### RECORD EXCERPTS
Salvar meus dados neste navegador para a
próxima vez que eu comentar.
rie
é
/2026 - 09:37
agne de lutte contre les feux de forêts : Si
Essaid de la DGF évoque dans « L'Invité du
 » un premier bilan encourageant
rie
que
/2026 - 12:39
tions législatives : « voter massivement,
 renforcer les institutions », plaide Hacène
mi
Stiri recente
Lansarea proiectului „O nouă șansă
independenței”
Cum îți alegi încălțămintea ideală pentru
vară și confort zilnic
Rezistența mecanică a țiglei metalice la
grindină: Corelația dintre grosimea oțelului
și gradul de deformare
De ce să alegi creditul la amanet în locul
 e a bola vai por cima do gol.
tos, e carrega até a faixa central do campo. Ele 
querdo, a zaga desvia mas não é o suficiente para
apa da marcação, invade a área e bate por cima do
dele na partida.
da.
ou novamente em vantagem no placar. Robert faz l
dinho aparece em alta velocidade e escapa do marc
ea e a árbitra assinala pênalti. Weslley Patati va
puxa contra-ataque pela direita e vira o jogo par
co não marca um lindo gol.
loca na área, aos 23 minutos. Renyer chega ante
...
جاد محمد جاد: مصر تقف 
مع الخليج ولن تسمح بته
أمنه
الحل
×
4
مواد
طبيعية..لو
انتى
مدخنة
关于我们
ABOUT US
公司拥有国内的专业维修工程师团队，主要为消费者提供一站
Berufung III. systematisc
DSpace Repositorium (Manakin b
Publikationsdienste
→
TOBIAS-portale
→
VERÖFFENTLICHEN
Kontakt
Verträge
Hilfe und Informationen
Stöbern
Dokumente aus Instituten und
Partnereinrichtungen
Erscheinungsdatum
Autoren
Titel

### REQUEST
Only lines that contain "alegi" are needed, so copy each of them from the data.

### WRITTEN ANSWER
Cum îți alegi încălțămintea ideală pentru
De ce să alegi creditul la amanet în locul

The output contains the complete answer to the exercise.